Founded by Mai Truong, Bo & Mei sells kits to give people a one-stop shop for everything that’s needed to ring in the new year. 

Founded by Mai Truong, Bo & Mei sells kits to give people a one-stop shop for everything that’s needed to ring in the new year. 

bo and mei

by Rebecca Gao
February 6, 2024




When Mai Truong became a mother, her perspective on everything shifted. It was 2020 when she first became a parent, and anti-Asian hate crimes were on the rise in the U.S. “My friends and I were constantly on edge,” she recalls. The racism that was causing the hate crimes in New York where Truong lived, was making her reevaluate the shame she’d felt about her Asian identity throughout her life. “I felt like I had overcome some of that shame but I realized I hadn’t really done a lot of reflection as to where that shame came from.” 

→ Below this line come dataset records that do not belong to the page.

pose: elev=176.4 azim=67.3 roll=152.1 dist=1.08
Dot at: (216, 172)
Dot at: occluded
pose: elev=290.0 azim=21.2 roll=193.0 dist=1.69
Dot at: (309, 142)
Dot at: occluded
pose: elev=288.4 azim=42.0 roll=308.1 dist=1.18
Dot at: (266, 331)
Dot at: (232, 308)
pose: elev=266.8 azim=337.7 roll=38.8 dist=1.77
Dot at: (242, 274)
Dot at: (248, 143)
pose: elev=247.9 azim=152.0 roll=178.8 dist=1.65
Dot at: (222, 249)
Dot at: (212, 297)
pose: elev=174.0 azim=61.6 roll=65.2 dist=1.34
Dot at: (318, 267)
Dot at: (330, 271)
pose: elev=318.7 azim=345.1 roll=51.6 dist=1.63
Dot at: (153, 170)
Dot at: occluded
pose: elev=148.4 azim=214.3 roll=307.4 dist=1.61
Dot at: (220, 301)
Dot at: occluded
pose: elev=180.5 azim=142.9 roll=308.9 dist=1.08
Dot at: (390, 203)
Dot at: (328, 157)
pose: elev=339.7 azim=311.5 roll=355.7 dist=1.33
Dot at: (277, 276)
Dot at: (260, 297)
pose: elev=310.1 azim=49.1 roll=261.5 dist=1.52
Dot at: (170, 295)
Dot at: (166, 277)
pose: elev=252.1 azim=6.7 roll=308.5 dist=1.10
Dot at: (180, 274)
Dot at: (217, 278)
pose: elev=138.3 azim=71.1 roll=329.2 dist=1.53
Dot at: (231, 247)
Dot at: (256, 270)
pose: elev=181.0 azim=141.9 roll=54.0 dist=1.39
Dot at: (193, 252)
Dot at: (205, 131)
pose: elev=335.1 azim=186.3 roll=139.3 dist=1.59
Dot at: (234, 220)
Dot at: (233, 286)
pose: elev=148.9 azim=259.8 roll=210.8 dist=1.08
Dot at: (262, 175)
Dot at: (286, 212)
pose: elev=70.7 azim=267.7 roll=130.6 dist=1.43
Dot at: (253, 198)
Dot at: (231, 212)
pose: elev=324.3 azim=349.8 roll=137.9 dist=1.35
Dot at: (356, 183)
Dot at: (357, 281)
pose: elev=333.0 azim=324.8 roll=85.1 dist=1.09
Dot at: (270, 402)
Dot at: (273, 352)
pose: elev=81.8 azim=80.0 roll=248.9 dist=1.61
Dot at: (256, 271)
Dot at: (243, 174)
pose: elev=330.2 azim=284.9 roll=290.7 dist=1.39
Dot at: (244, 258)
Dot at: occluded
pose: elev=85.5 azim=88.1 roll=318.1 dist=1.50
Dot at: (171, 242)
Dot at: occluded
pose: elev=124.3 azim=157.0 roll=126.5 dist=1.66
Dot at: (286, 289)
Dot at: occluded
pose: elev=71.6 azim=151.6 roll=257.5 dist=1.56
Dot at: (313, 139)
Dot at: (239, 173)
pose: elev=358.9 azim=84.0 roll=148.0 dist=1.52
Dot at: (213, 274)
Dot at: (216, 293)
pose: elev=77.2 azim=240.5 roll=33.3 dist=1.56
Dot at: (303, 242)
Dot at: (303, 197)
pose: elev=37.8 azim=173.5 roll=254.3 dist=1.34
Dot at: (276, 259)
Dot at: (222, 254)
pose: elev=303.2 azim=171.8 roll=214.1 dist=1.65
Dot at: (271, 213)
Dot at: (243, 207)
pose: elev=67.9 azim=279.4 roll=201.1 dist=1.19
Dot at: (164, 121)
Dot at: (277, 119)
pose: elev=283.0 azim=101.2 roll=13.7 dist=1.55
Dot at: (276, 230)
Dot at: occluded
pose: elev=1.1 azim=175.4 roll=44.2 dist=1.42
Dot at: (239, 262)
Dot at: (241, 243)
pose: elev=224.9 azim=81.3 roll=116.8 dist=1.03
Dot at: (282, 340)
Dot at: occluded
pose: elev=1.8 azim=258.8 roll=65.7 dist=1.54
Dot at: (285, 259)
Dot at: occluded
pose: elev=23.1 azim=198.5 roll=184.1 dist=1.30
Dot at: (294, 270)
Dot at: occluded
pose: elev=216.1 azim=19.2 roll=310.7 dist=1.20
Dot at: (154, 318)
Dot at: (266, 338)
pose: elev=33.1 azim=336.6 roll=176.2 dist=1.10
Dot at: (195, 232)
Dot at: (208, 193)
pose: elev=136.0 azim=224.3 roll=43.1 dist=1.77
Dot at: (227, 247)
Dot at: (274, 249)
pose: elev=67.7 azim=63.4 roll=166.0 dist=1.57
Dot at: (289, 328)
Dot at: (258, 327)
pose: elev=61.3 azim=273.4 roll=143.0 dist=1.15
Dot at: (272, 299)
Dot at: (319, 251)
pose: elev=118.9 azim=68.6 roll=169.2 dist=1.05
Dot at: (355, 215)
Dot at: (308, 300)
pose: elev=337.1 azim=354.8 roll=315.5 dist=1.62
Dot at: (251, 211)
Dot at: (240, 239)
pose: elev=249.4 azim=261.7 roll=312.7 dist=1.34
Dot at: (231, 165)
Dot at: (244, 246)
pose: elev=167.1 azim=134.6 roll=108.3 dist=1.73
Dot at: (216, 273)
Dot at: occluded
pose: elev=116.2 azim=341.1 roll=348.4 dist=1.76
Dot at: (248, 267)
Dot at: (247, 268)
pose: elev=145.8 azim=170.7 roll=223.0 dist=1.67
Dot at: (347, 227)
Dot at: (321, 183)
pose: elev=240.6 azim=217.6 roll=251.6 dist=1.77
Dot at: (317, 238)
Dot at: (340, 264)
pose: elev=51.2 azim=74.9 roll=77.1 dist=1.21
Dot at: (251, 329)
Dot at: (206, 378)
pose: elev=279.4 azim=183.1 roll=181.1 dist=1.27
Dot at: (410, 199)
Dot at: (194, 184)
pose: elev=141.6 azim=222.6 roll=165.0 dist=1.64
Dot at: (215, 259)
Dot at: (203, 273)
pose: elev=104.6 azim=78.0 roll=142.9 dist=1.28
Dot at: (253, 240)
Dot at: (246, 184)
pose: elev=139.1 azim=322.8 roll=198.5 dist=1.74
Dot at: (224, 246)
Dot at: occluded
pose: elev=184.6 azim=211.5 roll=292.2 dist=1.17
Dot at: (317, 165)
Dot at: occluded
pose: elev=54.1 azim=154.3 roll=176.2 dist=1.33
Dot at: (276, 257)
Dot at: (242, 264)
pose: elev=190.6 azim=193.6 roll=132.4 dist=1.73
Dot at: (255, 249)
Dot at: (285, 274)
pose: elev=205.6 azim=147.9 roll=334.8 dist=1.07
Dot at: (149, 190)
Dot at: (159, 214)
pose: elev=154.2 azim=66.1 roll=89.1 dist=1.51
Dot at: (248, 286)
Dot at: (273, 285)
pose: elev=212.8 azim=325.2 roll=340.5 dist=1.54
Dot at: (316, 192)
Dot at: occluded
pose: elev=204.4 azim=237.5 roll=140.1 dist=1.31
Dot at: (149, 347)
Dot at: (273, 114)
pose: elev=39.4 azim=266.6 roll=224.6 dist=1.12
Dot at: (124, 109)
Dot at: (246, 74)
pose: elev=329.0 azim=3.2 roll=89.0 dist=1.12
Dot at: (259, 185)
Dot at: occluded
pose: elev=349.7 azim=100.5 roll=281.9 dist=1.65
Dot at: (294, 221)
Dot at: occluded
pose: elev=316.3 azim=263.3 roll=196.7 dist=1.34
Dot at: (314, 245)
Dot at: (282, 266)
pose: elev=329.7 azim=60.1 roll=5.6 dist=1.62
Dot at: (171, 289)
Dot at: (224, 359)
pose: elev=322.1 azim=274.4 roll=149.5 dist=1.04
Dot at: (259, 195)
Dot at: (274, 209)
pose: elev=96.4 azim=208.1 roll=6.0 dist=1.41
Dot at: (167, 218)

Growing up in America, Troung says that she often wanted to hide her cultural identity due to feeling embarrassed about being different. She knew she wanted her daughters to feel proud of their heritage—even as hate made being loudly yourself scary. “It’s impossible for people of colour to hide our identity,” she says. “And people will define what [our identities] mean for us if we don’t do it ourselves.” 

At the same time, she was away from her family while starting her own. In hopes of proudly passing on her and her husband’s traditions, Truong started a journey of reconnecting with her Vietnamese culture and learning more about her husband’s Chinese culture. When Lunar New Year rolled around, she was excited to introduce her daughters to both Vietnamese and Chinese traditions but struggled without her parents around to know what to do, what to cook, what to buy and how to decorate. On top of that, she was unfamiliar with the Chinese customs—so visiting shops in Chinatown was overwhelming. “I didn’t even know how to celebrate properly, because I was always celebrating with family,” she recalls. “I took it for granted, it was like a passive celebration for me.”

After having conversations with her family, her husband and her Asian American friends, Truong realized that lots of people were in her position, feeling “ill-equipped to carry on these traditions.” In response, she founded Bo and Mei, which sells Lunar New Year kits to give people a one-stop shop for everything that’s needed to ring in the new year. 

Bo & Mei Prosperity Box

The company, named after her two daughters, sells decorations designed by Truong, along with togetherness boxes for filling with treats and book boxes to help children learn about and appreciate Chinese and Vietnamese culture and customs. Notably, the decorations have a modern spin to them, aligning them with Millennial and Gen Z aesthetics while maintaining the structures for traditional decorations. Additionally, some of the decorations feature Chinese characters on one side and Vietnamese on the other, which Truong says makes them more inclusive and “represents the new generation of Asians in western countries.” 

“People will define what [our identities] mean for us if we don’t do it ourselves.”

For now, Bo and Mei only sells items related to Chinese New Year celebrations and Tết, the Vietnamese New Year. But Truong says that there are plans to expand and include other traditions and even other holidays in the future—like the Mid-Autumn Festival. She also says that there are plans to create gifts around other celebrations like weddings and hundred day celebrations for newborns. “I thought a lot about how we could embody both our Asian and our hyphenated identities,” she says. “I asked, how we can really embrace these traditions and customs while making them our own so that we can help them endure.”